▸ Estratto fornito

______

E il trenino che li trasporta corre sul filo della speranza, attraversa la vita e assapora la pace recuperata. La simbologia del treno, che, con struttura ad anello, ricorre nell’incipit e nell’excipit dell’opera, e quella degli olivi, tradizionalmente associati all’idea di pace, sintetizzano gli obiettivi profondi per cui Paolo Labombarda ha scritto di sé e della propria famiglia. Una generazione che ha vissuto il caos, i lutti e gli abbandoni causati da una guerra estrema, può imboccare solo due strade: la disperazione o la sfida al dolore.
Labombarda percorre quest’ultima: la pace conquistata (gli olivi) spiana la strada alle speranze (treno in corsa). Nonostante tutto – sembra voler dire lo scrittore – la vita è ancora possibile.
Dei tanti romanzi storici, dunque, quello di Paolo Labombarda ha un tratto distintivo: una fiducia progressista che non nasce da fedi o convinzioni metafisiche di manzoniana memoria, bensì da una forza umana, solo umana, quella degli affetti che minuziosamente e con dovizia di particolari, l’autore ricostruisce.
Il fatalismo pessimista di Verga fa naufragare la religione della famiglia in un desolato addio del giovane ‘Ntoni ad Aci Trezza; lo sguardo di De Roberto, disincantato verso i meccanismi del potere corrotto dal trasformismo e verso gli affetti corrosi dall’interesse venale, non lascia spazio ad alcun ottimismo; l’immobilismo di una storia senza orizzonti torna anche in Tomasi di Lampedusa nel noto se vogliamo che tutto rimanga com’è bisogna che tutto cambi.

______

▸ Consegna 1
Si riportino in una tabella Markdown, con le colonne "Numero" e "Riga del record", le righe dei record, partendo dall'inizio dei record e fermandosi dopo la riga che contiene "genus: Vachellia". Le righe vuote vanno omesse.
Il brano e i record provengono da fonti distinte.

▸ Record da elaborare

______

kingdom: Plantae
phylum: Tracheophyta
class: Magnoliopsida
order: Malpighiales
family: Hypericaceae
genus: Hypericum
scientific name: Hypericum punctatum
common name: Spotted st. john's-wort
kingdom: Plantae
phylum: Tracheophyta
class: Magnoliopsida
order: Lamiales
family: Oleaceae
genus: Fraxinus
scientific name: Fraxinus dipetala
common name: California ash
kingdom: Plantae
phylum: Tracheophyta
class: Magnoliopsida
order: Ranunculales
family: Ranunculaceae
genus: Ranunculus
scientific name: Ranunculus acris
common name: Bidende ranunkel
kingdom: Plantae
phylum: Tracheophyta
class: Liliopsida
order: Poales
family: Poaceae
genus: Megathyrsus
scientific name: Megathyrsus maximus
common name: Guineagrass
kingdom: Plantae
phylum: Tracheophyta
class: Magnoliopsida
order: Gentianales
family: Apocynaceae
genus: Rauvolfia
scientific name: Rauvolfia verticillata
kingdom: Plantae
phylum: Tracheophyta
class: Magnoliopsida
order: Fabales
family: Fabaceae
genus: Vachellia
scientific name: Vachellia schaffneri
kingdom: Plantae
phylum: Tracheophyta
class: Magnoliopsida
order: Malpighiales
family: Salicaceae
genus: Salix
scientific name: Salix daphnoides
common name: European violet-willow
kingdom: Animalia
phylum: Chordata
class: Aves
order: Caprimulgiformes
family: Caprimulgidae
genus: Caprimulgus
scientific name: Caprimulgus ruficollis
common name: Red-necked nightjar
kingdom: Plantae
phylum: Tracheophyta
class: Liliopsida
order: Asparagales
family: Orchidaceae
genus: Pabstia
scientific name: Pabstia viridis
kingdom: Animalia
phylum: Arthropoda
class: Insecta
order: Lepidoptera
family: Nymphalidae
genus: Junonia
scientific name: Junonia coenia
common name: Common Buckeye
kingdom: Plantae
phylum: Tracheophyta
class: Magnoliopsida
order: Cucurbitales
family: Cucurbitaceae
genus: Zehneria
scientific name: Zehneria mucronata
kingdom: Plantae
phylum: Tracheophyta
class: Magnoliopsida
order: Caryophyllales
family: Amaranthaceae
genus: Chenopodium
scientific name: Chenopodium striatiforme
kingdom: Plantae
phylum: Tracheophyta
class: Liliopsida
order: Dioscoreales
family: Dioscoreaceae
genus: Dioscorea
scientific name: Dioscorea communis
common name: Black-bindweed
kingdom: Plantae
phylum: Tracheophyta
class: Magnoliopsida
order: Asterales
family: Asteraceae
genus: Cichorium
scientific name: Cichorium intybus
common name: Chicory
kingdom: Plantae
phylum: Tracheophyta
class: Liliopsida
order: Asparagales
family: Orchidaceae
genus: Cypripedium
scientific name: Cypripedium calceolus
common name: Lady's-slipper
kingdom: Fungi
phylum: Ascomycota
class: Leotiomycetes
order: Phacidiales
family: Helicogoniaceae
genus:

______

▸ Consegna 2
Trascriva fedelmente la parte del brano che comincia con le parole "Il fatalismo pessimista" e termina dopo le parole "che tutto cambi.".

▸ Risposta 1
| Numero | Riga del record |
|---|---|
| 1 | kingdom: Plantae |
| 2 | phylum: Tracheophyta |
| 3 | class: Magnoliopsida |
| 4 | order: Malpighiales |
| 5 | family: Hypericaceae |
| 6 | genus: Hypericum |
| 7 | scientific name: Hypericum punctatum |
| 8 | common name: Spotted st. john's-wort |
| 9 | kingdom: Plantae |
| 10 | phylum: Tracheophyta |
| 11 | class: Magnoliopsida |
| 12 | order: Lamiales |
| 13 | family: Oleaceae |
| 14 | genus: Fraxinus |
| 15 | scientific name: Fraxinus dipetala |
| 16 | common name: California ash |
| 17 | kingdom: Plantae |
| 18 | phylum: Tracheophyta |
| 19 | class: Magnoliopsida |
| 20 | order: Ranunculales |
| 21 | family: Ranunculaceae |
| 22 | genus: Ranunculus |
| 23 | scientific name: Ranunculus acris |
| 24 | common name: Bidende ranunkel |
| 25 | kingdom: Plantae |
| 26 | phylum: Tracheophyta |
| 27 | class: Liliopsida |
| 28 | order: Poales |
| 29 | family: Poaceae |
| 30 | genus: Megathyrsus |
| 31 | scientific name: Megathyrsus maximus |
| 32 | common name: Guineagrass |
| 33 | kingdom: Plantae |
| 34 | phylum: Tracheophyta |
| 35 | class: Magnoliopsida |
| 36 | order: Gentianales |
| 37 | family: Apocynaceae |
| 38 | genus: Rauvolfia |
| 39 | scientific name: Rauvolfia verticillata |
| 40 | kingdom: Plantae |
| 41 | phylum: Tracheophyta |
| 42 | class: Magnoliopsida |
| 43 | order: Fabales |
| 44 | family: Fabaceae |
| 45 | genus: Vachellia |

▸ Risposta 2
Il fatalismo pessimista di Verga fa naufragare la religione della famiglia in un desolato addio del giovane ‘Ntoni ad Aci Trezza; lo sguardo di De Roberto, disincantato verso i meccanismi del potere corrotto dal trasformismo e verso gli affetti corrosi dall’interesse venale, non lascia spazio ad alcun ottimismo; l’immobilismo di una storia senza orizzonti torna anche in Tomasi di Lampedusa nel noto se vogliamo che tutto rimanga com’è bisogna che tutto cambi.